» Prompt:
In the entries that follow, count each line containing "four" and state the total, nothing more.

» Material supplied:
● ● ●

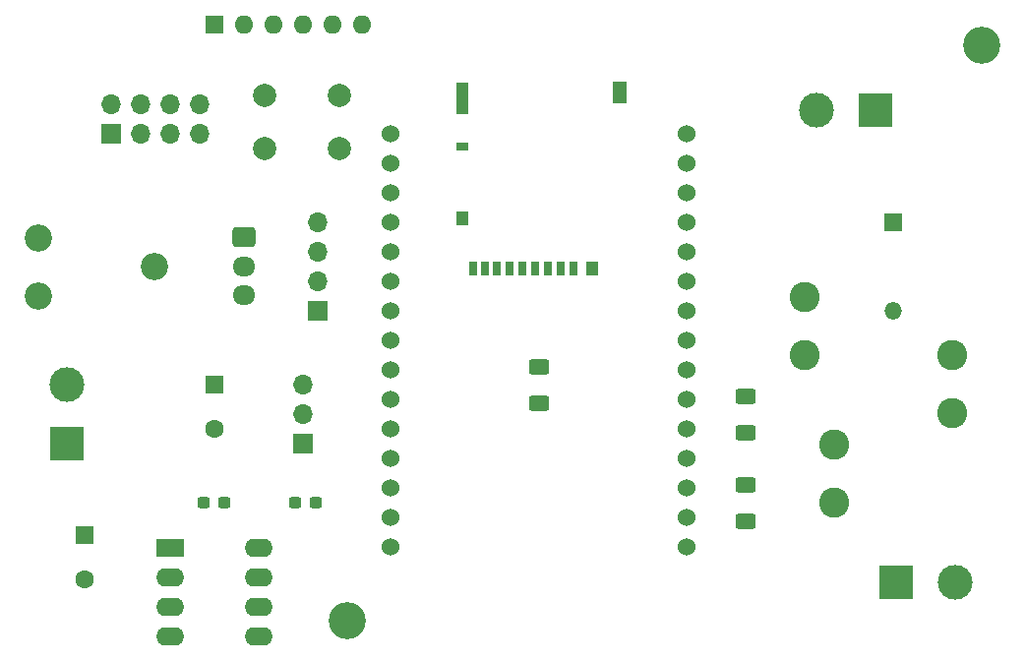
<source format=gbr>
%TF.GenerationSoftware,KiCad,Pcbnew,6.0.2+dfsg-1*%
%TF.CreationDate,2023-10-02T17:07:50+02:00*%
%TF.ProjectId,iop,696f702e-6b69-4636-9164-5f7063625858,rev?*%
%TF.SameCoordinates,Original*%
%TF.FileFunction,Soldermask,Bot*%
%TF.FilePolarity,Negative*%
%FSLAX46Y46*%
G04 Gerber Fmt 4.6, Leading zero omitted, Abs format (unit mm)*
G04 Created by KiCad (PCBNEW 6.0.2+dfsg-1) date 2023-10-02 17:07:50*
%MOMM*%
%LPD*%
G01*
G04 APERTURE LIST*
G04 Aperture macros list*
%AMRoundRect*
0 Rectangle with rounded corners*
0 $1 Rounding radius*
0 $2 $3 $4 $5 $6 $7 $8 $9 X,Y pos of 4 corners*
0 Add a 4 corners polygon primitive as box body*
4,1,4,$2,$3,$4,$5,$6,$7,$8,$9,$2,$3,0*
0 Add four circle primitives for the rounded corners*
1,1,$1+$1,$2,$3*
1,1,$1+$1,$4,$5*
1,1,$1+$1,$6,$7*
1,1,$1+$1,$8,$9*
0 Add four rect primitives between the rounded corners*
20,1,$1+$1,$2,$3,$4,$5,0*
20,1,$1+$1,$4,$5,$6,$7,0*
20,1,$1+$1,$6,$7,$8,$9,0*
20,1,$1+$1,$8,$9,$2,$3,0*%
G04 Aperture macros list end*
%ADD10C,3.200000*%
%ADD11R,1.600000X1.600000*%
%ADD12O,1.600000X1.600000*%
%ADD13R,1.700000X1.700000*%
%ADD14O,1.700000X1.700000*%
%ADD15R,1.500000X1.500000*%
%ADD16O,1.500000X1.500000*%
%ADD17C,1.524000*%
%ADD18R,2.400000X1.600000*%
%ADD19O,2.400000X1.600000*%
%ADD20C,2.000000*%
%ADD21C,1.600000*%
%ADD22C,2.600000*%
%ADD23RoundRect,0.250000X-0.725000X0.600000X-0.725000X-0.600000X0.725000X-0.600000X0.725000X0.600000X0*%
%ADD24O,1.950000X1.700000*%
%ADD25R,3.000000X3.000000*%
%ADD26C,3.000000*%
%ADD27C,2.340000*%
%ADD28RoundRect,0.237500X-0.300000X-0.237500X0.300000X-0.237500X0.300000X0.237500X-0.300000X0.237500X0*%
%ADD29RoundRect,0.250000X-0.625000X0.400000X-0.625000X-0.400000X0.625000X-0.400000X0.625000X0.400000X0*%
%ADD30RoundRect,0.250000X0.625000X-0.400000X0.625000X0.400000X-0.625000X0.400000X-0.625000X-0.400000X0*%
%ADD31R,0.700000X1.200000*%
%ADD32R,1.000000X0.800000*%
%ADD33R,1.000000X2.800000*%
%ADD34R,1.000000X1.200000*%
%ADD35R,1.300000X1.900000*%
G04 APERTURE END LIST*
D10*
%TO.C,mnt_hole*%
X87630000Y-160020000D03*
%TD*%
%TO.C,mnt_hole*%
X142240000Y-110490000D03*
%TD*%
D11*
%TO.C,RN1*%
X76200000Y-108712000D03*
D12*
X78740000Y-108712000D03*
X81280000Y-108712000D03*
X83820000Y-108712000D03*
X86360000Y-108712000D03*
X88900000Y-108712000D03*
%TD*%
D13*
%TO.C,J8*%
X83820000Y-144780000D03*
D14*
X83820000Y-142240000D03*
X83820000Y-139700000D03*
%TD*%
D15*
%TO.C,D1*%
X134620000Y-125725000D03*
D16*
X134620000Y-133345000D03*
%TD*%
D17*
%TO.C,U1*%
X91390000Y-118100000D03*
X91390000Y-120640000D03*
X91390000Y-123180000D03*
X91390000Y-125720000D03*
X91390000Y-128260000D03*
X91390000Y-130800000D03*
X91390000Y-133340000D03*
X91390000Y-135880000D03*
X91390000Y-138420000D03*
X91390000Y-140960000D03*
X91390000Y-143500000D03*
X91390000Y-146040000D03*
X91390000Y-148580000D03*
X91390000Y-151120000D03*
X91390000Y-153660000D03*
X116890000Y-118100000D03*
X116890000Y-120640000D03*
X116890000Y-123180000D03*
X116890000Y-125720000D03*
X116890000Y-128260000D03*
X116890000Y-130800000D03*
X116890000Y-133340000D03*
X116890000Y-135880000D03*
X116890000Y-138420000D03*
X116890000Y-140960000D03*
X116890000Y-143500000D03*
X116890000Y-146040000D03*
X116890000Y-148580000D03*
X116890000Y-151120000D03*
X116890000Y-153660000D03*
%TD*%
D18*
%TO.C,U2*%
X72390000Y-153680000D03*
D19*
X72390000Y-156220000D03*
X72390000Y-158760000D03*
X72390000Y-161300000D03*
X80010000Y-161300000D03*
X80010000Y-158760000D03*
X80010000Y-156220000D03*
X80010000Y-153680000D03*
%TD*%
D20*
%TO.C,SW1*%
X80518000Y-114808000D03*
X87018000Y-114808000D03*
X87018000Y-119308000D03*
X80518000Y-119308000D03*
%TD*%
D11*
%TO.C,C4*%
X76200000Y-139700000D03*
D21*
X76200000Y-143500000D03*
%TD*%
D22*
%TO.C,L3*%
X139700000Y-137160000D03*
X139700000Y-142160000D03*
%TD*%
D23*
%TO.C,J2*%
X78740000Y-127000000D03*
D24*
X78740000Y-129500000D03*
X78740000Y-132000000D03*
%TD*%
D22*
%TO.C,L2*%
X127000000Y-137160000D03*
X127000000Y-132160000D03*
%TD*%
D13*
%TO.C,J5*%
X85090000Y-133340000D03*
D14*
X85090000Y-130800000D03*
X85090000Y-128260000D03*
X85090000Y-125720000D03*
%TD*%
D25*
%TO.C,J1*%
X133096000Y-116078000D03*
D26*
X128016000Y-116078000D03*
%TD*%
D13*
%TO.C,J7*%
X67320000Y-118115000D03*
D14*
X67320000Y-115575000D03*
X69860000Y-118115000D03*
X69860000Y-115575000D03*
X72400000Y-118115000D03*
X72400000Y-115575000D03*
X74940000Y-118115000D03*
X74940000Y-115575000D03*
%TD*%
D25*
%TO.C,J3*%
X134874000Y-156718000D03*
D26*
X139954000Y-156718000D03*
%TD*%
D11*
%TO.C,C7*%
X65024000Y-152654000D03*
D21*
X65024000Y-156454000D03*
%TD*%
D22*
%TO.C,L1*%
X129540000Y-149860000D03*
X129540000Y-144860000D03*
%TD*%
D25*
%TO.C,J6*%
X63500000Y-144780000D03*
D26*
X63500000Y-139700000D03*
%TD*%
D27*
%TO.C,RV1*%
X61040000Y-132015000D03*
X71040000Y-129515000D03*
X61040000Y-127015000D03*
%TD*%
D28*
%TO.C,C6*%
X83211500Y-149860000D03*
X84936500Y-149860000D03*
%TD*%
D29*
%TO.C,R4*%
X104140000Y-138150000D03*
X104140000Y-141250000D03*
%TD*%
%TO.C,R1*%
X121920000Y-140690000D03*
X121920000Y-143790000D03*
%TD*%
D30*
%TO.C,R2*%
X121920000Y-151410000D03*
X121920000Y-148310000D03*
%TD*%
D28*
%TO.C,C5*%
X75337500Y-149860000D03*
X77062500Y-149860000D03*
%TD*%
D31*
%TO.C,J4*%
X107169000Y-129645000D03*
X106069000Y-129645000D03*
X104969000Y-129645000D03*
X103869000Y-129645000D03*
X102769000Y-129645000D03*
X101669000Y-129645000D03*
X100569000Y-129645000D03*
X99469000Y-129645000D03*
X98519000Y-129645000D03*
D32*
X97569000Y-119145000D03*
D33*
X97569000Y-114995000D03*
D34*
X97569000Y-125345000D03*
X108719000Y-129645000D03*
D35*
X111069000Y-114545000D03*
%TD*%
M02*

</source>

● ● ●

» Response area:
2